Pour l’Arcom, les passages de « La Matinale » et du « Morandini Live » pourraient constituer des manquements à l’honnêteté et la rigueur dans la présentation et le traitement de l’information, ainsi qu’à la présentation honnête des questions prêtant à controverse.
Malgré le démenti de Sud-Ouest, Cyril Hanouna a continué à relayer la fake news le soir même dans « Touche pas à mon poste » , organisant un débat sur le thème « Des parents d’élèves font pression pour que des collégiens aient des salles de prière, trouvez-vous ça normal ? ». Il y affirme que « Valeurs Actuelles a donné une info qui est bonne » : « Jacques [Cardoze] a travaillé sur le dossier […] L’info est vraie. » L’Arcom s’est aussi saisie de cette séquence, et continue son instruction, toutefois sans avoir ouvert de procédure de sanction.
Les trois procédures contre les antennes de Vivendi ont été confiées à un rapporteur indépendant du Conseil d’État qui va mener l’enquête et rendre ses recommandations à l’Arcom.

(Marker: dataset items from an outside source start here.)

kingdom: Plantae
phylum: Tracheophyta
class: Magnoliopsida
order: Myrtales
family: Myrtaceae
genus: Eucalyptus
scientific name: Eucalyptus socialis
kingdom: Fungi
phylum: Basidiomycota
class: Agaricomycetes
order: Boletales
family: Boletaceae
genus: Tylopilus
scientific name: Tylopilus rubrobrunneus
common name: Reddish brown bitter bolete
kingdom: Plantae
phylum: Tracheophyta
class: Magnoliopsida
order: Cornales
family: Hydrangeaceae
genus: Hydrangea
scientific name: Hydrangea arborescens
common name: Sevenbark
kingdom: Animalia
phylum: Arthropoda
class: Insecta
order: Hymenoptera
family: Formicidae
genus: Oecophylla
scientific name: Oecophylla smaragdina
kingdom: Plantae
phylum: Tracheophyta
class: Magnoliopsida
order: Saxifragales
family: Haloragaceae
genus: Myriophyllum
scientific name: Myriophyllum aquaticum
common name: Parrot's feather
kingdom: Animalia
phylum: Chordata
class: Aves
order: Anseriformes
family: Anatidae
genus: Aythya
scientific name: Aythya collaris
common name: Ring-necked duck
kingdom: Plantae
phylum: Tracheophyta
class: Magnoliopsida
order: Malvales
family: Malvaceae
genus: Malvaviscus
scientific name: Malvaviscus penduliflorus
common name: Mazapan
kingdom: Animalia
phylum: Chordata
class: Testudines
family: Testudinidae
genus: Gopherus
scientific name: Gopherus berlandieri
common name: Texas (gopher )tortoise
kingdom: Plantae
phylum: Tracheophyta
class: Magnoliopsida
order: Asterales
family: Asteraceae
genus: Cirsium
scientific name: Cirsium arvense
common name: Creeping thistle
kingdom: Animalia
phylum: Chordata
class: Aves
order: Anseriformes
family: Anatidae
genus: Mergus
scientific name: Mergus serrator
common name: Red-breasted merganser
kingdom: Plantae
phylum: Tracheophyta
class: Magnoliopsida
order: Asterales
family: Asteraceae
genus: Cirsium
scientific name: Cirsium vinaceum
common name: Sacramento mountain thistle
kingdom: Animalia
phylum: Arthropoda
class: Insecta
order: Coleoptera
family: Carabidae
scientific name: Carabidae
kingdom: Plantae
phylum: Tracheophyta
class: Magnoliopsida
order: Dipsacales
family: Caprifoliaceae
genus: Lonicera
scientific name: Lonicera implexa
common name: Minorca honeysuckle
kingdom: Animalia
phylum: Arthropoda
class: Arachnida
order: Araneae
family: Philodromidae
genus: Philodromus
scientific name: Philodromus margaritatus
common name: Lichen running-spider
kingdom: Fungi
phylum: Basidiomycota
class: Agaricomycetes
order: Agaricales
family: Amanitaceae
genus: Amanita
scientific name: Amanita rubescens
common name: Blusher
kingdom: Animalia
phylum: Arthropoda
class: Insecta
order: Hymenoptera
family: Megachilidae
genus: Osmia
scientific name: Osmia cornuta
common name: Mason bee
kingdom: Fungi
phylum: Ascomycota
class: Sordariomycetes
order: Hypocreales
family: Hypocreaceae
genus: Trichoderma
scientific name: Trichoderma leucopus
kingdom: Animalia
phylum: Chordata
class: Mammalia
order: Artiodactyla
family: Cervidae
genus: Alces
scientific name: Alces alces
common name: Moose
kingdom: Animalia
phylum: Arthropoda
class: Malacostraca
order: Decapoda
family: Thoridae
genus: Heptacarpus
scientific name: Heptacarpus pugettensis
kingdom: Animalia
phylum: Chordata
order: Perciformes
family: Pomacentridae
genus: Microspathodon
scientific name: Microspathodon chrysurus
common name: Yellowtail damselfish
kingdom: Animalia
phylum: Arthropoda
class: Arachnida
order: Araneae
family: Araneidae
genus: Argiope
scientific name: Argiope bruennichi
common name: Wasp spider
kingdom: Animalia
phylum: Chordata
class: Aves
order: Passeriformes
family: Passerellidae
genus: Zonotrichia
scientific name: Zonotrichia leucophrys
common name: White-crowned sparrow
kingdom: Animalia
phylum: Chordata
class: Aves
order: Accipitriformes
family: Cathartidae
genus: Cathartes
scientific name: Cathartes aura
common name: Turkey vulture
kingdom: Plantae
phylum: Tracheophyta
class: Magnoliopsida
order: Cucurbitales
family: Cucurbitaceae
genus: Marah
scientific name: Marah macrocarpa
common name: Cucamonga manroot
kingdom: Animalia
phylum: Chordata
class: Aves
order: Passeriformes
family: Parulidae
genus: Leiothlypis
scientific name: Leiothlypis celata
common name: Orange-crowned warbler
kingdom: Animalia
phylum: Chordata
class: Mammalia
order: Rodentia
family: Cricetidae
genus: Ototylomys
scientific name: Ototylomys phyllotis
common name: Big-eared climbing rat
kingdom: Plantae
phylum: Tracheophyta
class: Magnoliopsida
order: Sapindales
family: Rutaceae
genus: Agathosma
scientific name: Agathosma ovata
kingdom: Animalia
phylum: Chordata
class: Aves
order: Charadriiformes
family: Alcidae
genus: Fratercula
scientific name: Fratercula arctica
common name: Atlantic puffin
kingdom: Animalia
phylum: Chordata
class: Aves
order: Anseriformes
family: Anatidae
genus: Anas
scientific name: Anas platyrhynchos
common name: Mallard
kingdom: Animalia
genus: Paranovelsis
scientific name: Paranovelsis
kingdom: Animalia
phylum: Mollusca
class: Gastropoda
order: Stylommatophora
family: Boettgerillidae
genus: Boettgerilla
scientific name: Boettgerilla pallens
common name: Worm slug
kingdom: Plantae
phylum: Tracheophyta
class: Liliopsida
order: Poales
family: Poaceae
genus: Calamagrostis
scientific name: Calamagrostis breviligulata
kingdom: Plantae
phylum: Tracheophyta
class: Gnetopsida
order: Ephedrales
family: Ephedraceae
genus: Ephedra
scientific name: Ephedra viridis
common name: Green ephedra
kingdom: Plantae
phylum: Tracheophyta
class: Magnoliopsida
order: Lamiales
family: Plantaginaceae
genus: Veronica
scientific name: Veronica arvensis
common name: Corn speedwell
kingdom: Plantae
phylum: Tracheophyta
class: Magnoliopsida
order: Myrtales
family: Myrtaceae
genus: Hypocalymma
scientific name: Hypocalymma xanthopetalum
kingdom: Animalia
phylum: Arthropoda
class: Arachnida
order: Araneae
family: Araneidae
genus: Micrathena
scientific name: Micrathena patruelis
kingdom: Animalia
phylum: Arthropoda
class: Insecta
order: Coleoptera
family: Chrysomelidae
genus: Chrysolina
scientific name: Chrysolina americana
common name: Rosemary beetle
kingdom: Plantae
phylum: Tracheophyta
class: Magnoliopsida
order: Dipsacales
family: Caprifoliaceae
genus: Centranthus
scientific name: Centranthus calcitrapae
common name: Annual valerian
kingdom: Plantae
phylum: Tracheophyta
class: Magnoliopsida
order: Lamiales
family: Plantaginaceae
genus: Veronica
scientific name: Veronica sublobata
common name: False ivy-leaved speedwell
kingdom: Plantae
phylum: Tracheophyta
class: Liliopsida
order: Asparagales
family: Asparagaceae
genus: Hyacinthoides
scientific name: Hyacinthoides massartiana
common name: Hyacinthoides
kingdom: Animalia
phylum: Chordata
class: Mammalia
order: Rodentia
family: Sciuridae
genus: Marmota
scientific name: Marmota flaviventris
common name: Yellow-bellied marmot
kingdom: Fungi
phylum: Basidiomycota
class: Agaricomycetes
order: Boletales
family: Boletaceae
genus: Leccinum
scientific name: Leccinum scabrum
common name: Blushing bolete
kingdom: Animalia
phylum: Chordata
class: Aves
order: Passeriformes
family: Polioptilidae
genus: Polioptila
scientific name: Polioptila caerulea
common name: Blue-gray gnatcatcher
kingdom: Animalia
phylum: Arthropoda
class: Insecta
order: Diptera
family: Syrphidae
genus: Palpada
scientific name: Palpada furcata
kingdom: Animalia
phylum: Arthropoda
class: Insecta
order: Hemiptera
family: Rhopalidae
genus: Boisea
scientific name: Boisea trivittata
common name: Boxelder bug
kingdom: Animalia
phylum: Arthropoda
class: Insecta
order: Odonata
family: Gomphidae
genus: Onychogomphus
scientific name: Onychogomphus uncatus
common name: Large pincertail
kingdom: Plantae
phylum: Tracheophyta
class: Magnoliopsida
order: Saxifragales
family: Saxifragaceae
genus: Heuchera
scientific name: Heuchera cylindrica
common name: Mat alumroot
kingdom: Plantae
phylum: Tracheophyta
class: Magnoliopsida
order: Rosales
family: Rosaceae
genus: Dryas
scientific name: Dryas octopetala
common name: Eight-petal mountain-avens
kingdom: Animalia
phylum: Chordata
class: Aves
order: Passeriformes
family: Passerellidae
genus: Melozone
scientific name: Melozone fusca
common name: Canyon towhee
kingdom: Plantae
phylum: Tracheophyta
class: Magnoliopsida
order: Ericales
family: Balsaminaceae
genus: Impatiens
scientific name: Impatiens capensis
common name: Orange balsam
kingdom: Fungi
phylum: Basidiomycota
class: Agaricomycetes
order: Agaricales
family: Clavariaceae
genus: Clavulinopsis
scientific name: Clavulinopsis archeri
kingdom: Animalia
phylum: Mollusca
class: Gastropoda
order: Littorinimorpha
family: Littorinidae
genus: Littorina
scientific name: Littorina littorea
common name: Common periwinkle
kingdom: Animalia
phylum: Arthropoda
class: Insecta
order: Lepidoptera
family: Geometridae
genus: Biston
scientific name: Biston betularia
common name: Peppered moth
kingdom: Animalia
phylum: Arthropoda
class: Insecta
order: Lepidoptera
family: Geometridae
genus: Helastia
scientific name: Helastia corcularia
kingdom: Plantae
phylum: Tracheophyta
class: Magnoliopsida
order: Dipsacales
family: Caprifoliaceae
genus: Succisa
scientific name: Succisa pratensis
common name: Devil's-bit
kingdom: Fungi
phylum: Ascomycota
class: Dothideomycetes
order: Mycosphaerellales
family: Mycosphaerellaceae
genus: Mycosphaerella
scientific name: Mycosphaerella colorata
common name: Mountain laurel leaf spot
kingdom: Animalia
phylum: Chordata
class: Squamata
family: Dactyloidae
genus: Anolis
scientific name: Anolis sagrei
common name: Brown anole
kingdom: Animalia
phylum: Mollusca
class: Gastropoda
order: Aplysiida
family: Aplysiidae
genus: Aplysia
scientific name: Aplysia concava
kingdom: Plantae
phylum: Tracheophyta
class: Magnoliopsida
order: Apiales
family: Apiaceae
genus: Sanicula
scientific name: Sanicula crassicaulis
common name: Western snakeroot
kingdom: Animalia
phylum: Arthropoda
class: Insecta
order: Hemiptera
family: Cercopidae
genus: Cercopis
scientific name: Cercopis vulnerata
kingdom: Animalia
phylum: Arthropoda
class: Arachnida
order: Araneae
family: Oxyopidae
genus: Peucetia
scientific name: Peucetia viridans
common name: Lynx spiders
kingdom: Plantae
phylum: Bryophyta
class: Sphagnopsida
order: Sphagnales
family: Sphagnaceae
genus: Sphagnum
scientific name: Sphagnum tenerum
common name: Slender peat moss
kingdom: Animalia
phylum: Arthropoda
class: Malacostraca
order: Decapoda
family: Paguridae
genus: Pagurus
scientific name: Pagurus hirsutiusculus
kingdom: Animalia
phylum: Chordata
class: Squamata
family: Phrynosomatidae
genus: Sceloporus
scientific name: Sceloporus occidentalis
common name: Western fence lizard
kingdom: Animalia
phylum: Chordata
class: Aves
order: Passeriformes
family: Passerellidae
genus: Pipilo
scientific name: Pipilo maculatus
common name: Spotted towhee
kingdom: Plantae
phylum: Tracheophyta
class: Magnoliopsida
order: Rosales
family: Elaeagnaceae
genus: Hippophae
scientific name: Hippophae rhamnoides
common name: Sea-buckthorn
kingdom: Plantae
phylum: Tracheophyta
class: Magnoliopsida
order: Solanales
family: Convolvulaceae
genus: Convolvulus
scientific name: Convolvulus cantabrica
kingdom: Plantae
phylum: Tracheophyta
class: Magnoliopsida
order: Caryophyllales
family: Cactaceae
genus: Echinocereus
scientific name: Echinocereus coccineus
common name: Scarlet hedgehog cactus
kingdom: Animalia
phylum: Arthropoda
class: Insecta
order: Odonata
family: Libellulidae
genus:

Le régulateur décidera alors de suivre (ou pas) ses recommandations, et d’infliger (ou pas) une sanction. En pratique, il peut s’agir d’amendes allant jusqu’à 3 % du chiffre d’affaires (5 % en cas de récidive), d’une suspension de la publicité, d’une suspension de l’émission, d’une suspension de la chaîne temporaire ou définitive, d’une réduction de la durée de l’autorisation d’émettre de la chaîne… Les chaînes du groupe Canal+ sont déjà les plus sanctionnées par le régulateur, avec dix amendes d’un total de 7,6 millions d’euros pour le canal 8, et six amendes d’un total de 380 000 euros pour le canal 16. Contacté, Canal+ n’a pas répondu à nos sollicitations.